First of all let me apologize for my *not so good* (not to mean bad) english. I have a little problem here and maybe you Unix guys can help me out. I need to run a script during the Jaguar startup. At the moment, everytime I turn on and log in my iMac I have to open the Terminal and type "sh" + the script name (so, I run it manually). Once it finishes I quit the Terminal app and begin my work. The point is: it is extremely boring to this all the time.

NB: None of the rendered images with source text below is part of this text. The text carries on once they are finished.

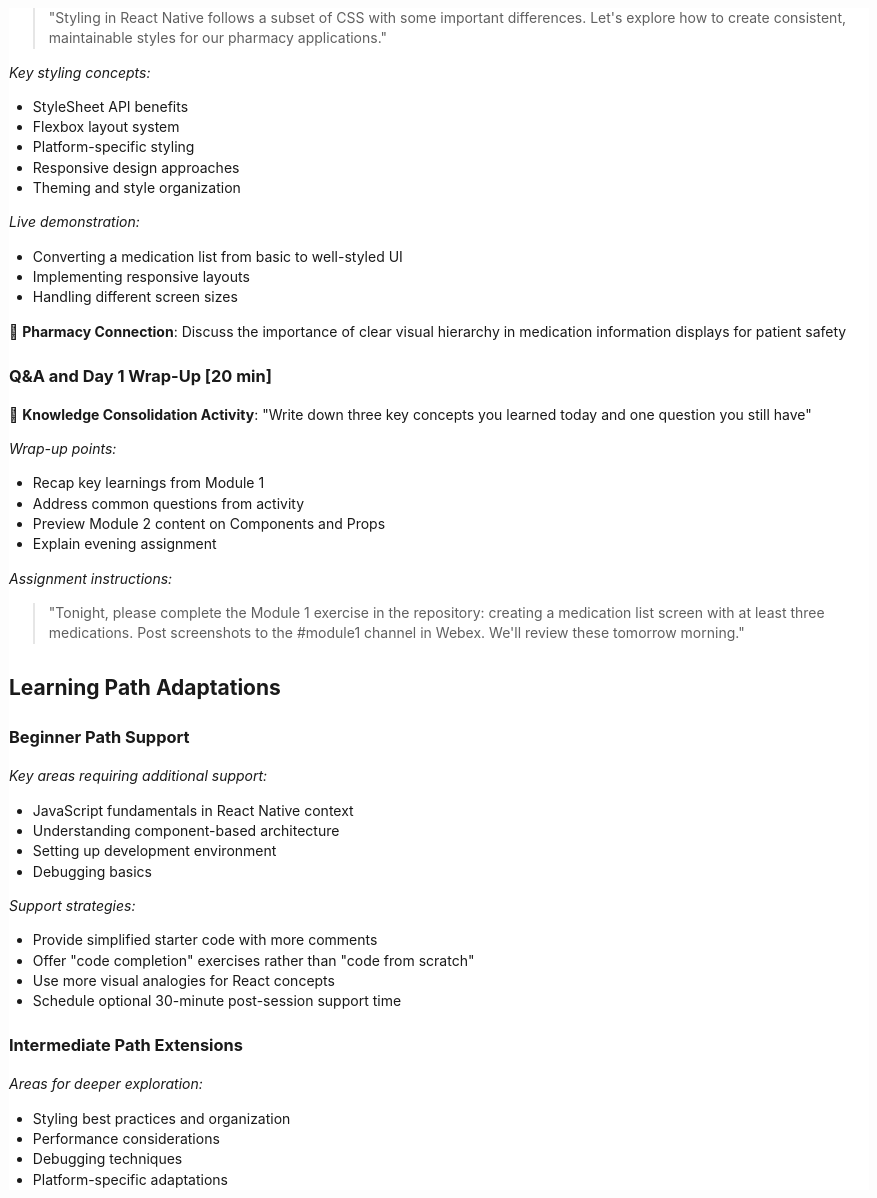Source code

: > "Styling in React Native follows a subset of CSS with some important differences. Let's explore how to create consistent, maintainable styles for our pharmacy applications."

*Key styling concepts:*
- StyleSheet API benefits
- Flexbox layout system
- Platform-specific styling
- Responsive design approaches
- Theming and style organization

*Live demonstration:*
- Converting a medication list from basic to well-styled UI
- Implementing responsive layouts
- Handling different screen sizes

💊 **Pharmacy Connection**: Discuss the importance of clear visual hierarchy in medication information displays for patient safety

### Q&A and Day 1 Wrap-Up [20 min]

👥 **Knowledge Consolidation Activity**: "Write down three key concepts you learned today and one question you still have"

*Wrap-up points:*
- Recap key learnings from Module 1
- Address common questions from activity
- Preview Module 2 content on Components and Props
- Explain evening assignment

*Assignment instructions:*
> "Tonight, please complete the Module 1 exercise in the repository: creating a medication list screen with at least three medications. Post screenshots to the #module1 channel in Webex. We'll review these tomorrow morning."

## Learning Path Adaptations

### Beginner Path Support

*Key areas requiring additional support:*
- JavaScript fundamentals in React Native context
- Understanding component-based architecture
- Setting up development environment
- Debugging basics

*Support strategies:*
- Provide simplified starter code with more comments
- Offer "code completion" exercises rather than "code from scratch"
- Use more visual analogies for React concepts
- Schedule optional 30-minute post-session support time

### Intermediate Path Extensions

*Areas for deeper exploration:*
- Styling best practices and organization
- Performance considerations
- Debugging techniques
- Platform-specific adaptations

So, is there any way to make this procedure automatic?

Thanks!
- Roberto


----------



## MikeXpop (May 6, 2003)

You could create an applescript and then have the applescript program at startup.

I don't know applescript myself, but if someone does, there's the idea.


----------



## bbos (May 7, 2003)

You are trying to run a shell script that doesn't need to be a service (in which case you'd put it in /System/Library/Startupitems).  So you can simply put the call to the sh file in your .bashrc if bash is your shell, or .tcshrc/.cshrc if tshell or cshell is you shell.

If it sets env vars you'd need to 'source' the file ((t)csh) or '.' the file (bash).

Cheers,

Brooke


----------



## billbaloney (May 8, 2003)

Another idea, which should work just fine, is to make the script a clickable file by 

1. Making sure it starts with a shebang (for instance, "#!/bin/sh")
2. Chmodding it properly (755 or so)
3. Changing the name to end in .command (for instance, "myscript.command")

At this point you have a script that you could leave on your desktop or in your dock and run by clicking on it.  Similarly, you should be able to add it to your startup applications in the Login Items preferences pane.


----------